Но даже эти строки, посвященные самоотверженности искусства, вызвали лютую ненависть у замшелых бездарей, испугавшихся прихода нового талантливого поколения. Губанова отбросили грубо и напрочь... И все же уехавший вскоре в США, а затем в Париж Юрий Кублановский успешно публиковался с предисловиями то Иосифа Бродского, то Александра Солженицына, и что такое жизнь непечатающегося поэта, вряд ли представляет. Где же вырабатывается твердая литературная дисциплина как не в горниле редакций журналов и издательств? На самокритику, самоконтроль и самодисциплину поэты, как правило, не способны. Им нужен как минимум печатный типографский лист со своими творениями перед глазами, чтобы понять безжалостные законы стихотворчества. Так что писать об осознанно непечатающемся поколении, отметающем все правила социалистической поэтической жизни, так, как пишет Юрий Кублановский, я бы не стал. Непечатающееся поколение обречено на творческую гибель и скорое забвение.
Пьяные скандалы, шумные выступления перед памятником Маяковскому, даже попытка организоваться в группу смогистов — ничто не могло и не может заменить поэту его публикаций, его книг, его литературного признания.
Пример Леонида Губанова — это и есть пример того, когда даже такой яркий талант стал задыхаться в подполье. Или, как писал в «Новом мире» Дмитрий Бак: «Траектория их свободного полета быстро превратилась в вертикаль свободного падения, ...гениальность и невозможность жить по лжи оборачивались... предсмертным отчаянием:
Холодеющая крошка!
Ледяная спит страна.
Золотое пью окошко
вместо терпкого вина...»
От полного отчаяния и самоубийства Леонида Губанова в этот период позднего одиночества и неприкаянности спасла только вера в Бога, как когда-то и раннего Глеба Горбовского. Последовал период его христианских, глубоко православных стихов.
И я клянусь, что десять лет
я нес бы крест свой
тьму перелистывая в свет,
где Божий Дар и посвященье!..
Постепенно затихает мечта о всемирной славе, стихи его стали проще и прозрачнее. Он начинает внимательнее приглядываться к деревенской прозе, к тихой лирике, к тем писателям, которые в раннюю пору Губановым просто не замечались или отметались как чуждые.
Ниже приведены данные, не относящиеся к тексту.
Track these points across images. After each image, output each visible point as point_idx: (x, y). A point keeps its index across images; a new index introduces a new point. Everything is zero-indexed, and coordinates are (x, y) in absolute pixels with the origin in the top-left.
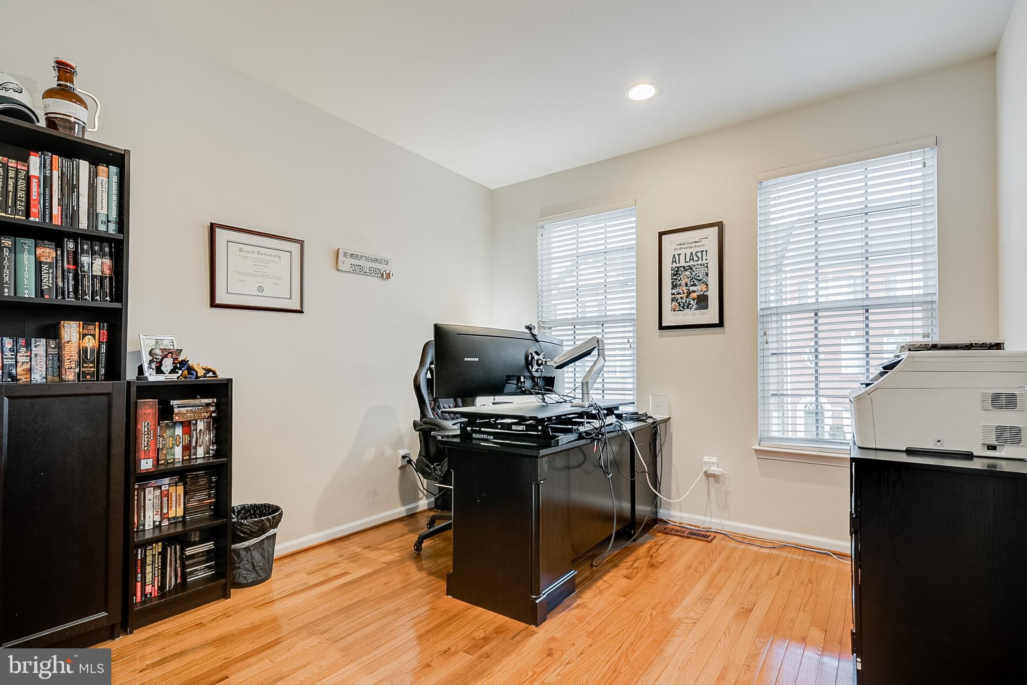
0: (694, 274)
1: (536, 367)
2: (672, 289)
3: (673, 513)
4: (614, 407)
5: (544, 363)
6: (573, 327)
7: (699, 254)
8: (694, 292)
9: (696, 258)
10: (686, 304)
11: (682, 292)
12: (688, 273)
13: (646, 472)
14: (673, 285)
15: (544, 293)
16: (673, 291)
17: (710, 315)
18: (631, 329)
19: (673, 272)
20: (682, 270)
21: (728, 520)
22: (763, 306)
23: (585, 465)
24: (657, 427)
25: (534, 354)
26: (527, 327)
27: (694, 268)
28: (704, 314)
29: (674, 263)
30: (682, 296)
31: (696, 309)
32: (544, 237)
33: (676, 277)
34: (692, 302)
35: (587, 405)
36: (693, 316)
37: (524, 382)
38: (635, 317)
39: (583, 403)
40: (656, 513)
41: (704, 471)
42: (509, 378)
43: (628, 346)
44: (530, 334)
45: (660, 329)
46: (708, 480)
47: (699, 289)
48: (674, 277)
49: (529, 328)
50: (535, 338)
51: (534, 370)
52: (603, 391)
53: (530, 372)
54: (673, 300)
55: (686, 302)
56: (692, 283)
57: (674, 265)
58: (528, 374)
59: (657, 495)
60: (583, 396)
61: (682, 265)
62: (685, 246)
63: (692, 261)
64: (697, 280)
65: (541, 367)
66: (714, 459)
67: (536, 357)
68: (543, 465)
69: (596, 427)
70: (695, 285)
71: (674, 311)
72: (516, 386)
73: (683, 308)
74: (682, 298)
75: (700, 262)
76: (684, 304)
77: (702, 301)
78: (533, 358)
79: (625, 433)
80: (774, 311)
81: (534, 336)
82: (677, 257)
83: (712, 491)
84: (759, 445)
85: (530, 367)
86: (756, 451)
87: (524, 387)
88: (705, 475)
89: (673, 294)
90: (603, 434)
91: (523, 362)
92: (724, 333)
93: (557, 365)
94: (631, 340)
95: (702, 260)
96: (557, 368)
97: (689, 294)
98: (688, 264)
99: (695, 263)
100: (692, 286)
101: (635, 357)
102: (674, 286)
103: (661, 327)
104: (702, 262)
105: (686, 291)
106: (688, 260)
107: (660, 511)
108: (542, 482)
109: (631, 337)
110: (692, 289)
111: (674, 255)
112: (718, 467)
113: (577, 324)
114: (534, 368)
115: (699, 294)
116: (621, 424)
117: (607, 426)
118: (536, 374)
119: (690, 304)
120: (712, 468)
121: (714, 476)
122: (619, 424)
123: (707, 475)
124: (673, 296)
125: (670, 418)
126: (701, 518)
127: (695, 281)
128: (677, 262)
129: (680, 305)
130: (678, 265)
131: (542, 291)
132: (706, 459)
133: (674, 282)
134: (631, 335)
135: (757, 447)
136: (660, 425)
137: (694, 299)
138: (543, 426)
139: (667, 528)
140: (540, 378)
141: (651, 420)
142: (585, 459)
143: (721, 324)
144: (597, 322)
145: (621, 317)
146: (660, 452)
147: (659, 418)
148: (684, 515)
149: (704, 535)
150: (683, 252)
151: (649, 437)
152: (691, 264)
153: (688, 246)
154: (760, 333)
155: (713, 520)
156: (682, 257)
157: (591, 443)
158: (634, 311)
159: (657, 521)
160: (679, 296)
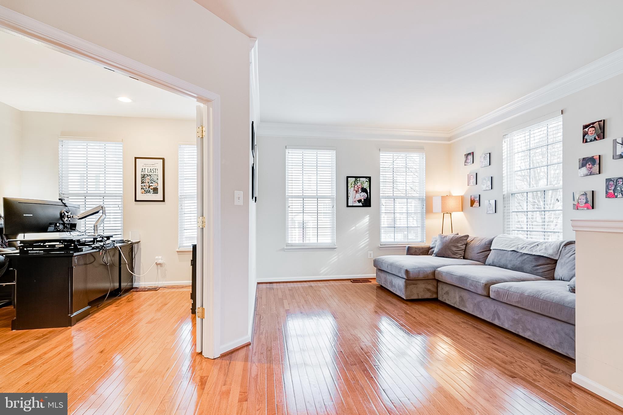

Он пишет стихотворение на смерть Василия Шукшина:
Белая лошадь славы
вздернула удила.
Месяц моей державы —
розовые крыла.
Белая лошадь славы
стала хрома, ряба.
Я — непутевый самый
из твоего ребра...
Меняется и тематика, лексика его поэзии. Стало больше почвы, природы, божественных символов. Такого Губанова не признали бы иные былые его соратники: «И снова всех уже люблю, / и ближнего воспринимаю — / как будто родину свою / с тоской великой обнимаю...»
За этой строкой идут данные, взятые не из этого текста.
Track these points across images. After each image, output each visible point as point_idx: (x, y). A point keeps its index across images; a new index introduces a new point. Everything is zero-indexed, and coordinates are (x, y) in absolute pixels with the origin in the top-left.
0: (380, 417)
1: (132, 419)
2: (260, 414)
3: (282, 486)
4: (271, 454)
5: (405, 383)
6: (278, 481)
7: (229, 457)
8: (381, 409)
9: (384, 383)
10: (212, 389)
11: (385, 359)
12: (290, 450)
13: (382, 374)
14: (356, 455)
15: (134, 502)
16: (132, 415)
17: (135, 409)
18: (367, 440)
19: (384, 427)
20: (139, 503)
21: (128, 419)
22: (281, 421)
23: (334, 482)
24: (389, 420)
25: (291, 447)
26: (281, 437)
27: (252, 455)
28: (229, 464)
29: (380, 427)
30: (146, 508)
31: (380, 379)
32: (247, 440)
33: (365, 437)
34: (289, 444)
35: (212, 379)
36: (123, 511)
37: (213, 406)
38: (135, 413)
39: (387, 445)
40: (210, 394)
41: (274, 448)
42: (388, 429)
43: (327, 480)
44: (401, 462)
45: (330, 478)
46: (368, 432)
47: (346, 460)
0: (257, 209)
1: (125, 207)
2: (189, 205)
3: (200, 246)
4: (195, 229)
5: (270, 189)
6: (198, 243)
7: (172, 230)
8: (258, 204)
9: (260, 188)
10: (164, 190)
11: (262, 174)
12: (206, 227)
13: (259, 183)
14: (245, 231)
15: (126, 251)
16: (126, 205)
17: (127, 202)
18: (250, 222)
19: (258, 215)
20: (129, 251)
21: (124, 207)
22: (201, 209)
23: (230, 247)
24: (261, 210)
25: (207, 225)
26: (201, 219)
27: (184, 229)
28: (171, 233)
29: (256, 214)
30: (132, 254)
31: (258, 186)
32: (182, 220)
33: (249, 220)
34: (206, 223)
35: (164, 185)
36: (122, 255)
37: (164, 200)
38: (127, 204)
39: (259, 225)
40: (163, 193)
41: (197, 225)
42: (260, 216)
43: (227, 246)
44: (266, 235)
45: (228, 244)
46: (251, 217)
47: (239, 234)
Не буду приглаживать реальную жизнь поэта: он не отказывался от всего своего прошлого, от грешных стихов, от загульной жизни, да и в стихах у него шли полосами и темные и светлые темы, будто сатана боролся с Богом в его душе. Уже никому ни на Западе, ни в России не нужный, он вдруг пишет стихи, родственные Николаю Рубцову, чью поэзию высоко ценил:
Родина, моя родина,
белые облака.
Пахнет черной смородиной
ласковая рука.
Тишь твоя заповедная
грозами не обкатана.
Высветлена поэтами,
выстрадана солдатами.
Выкормила, не нянчила
и послала их в бой.
Русые твои мальчики
спят на груди сырой.
Вишнею скороспелою
вымазано лицо.
Мальчики сорок первого
выковались в бойцов.
Бронзовые и мраморные
встали по городам,
как часовые ранние,
как по весне — вода!
……………………………….
Знай же, что б ты ни делала,
если придет беда,
мальчики сорок первого
бросятся в поезда.
Сколько уж ими пройдено?
Хватит и на века!
Родина, моя родина,
чистые берега!
Никак не могу взять в толк, почему и такое чистое, патриотическое стихотворение, написанное летом 1979 года, не заинтересовало отечественных издателей?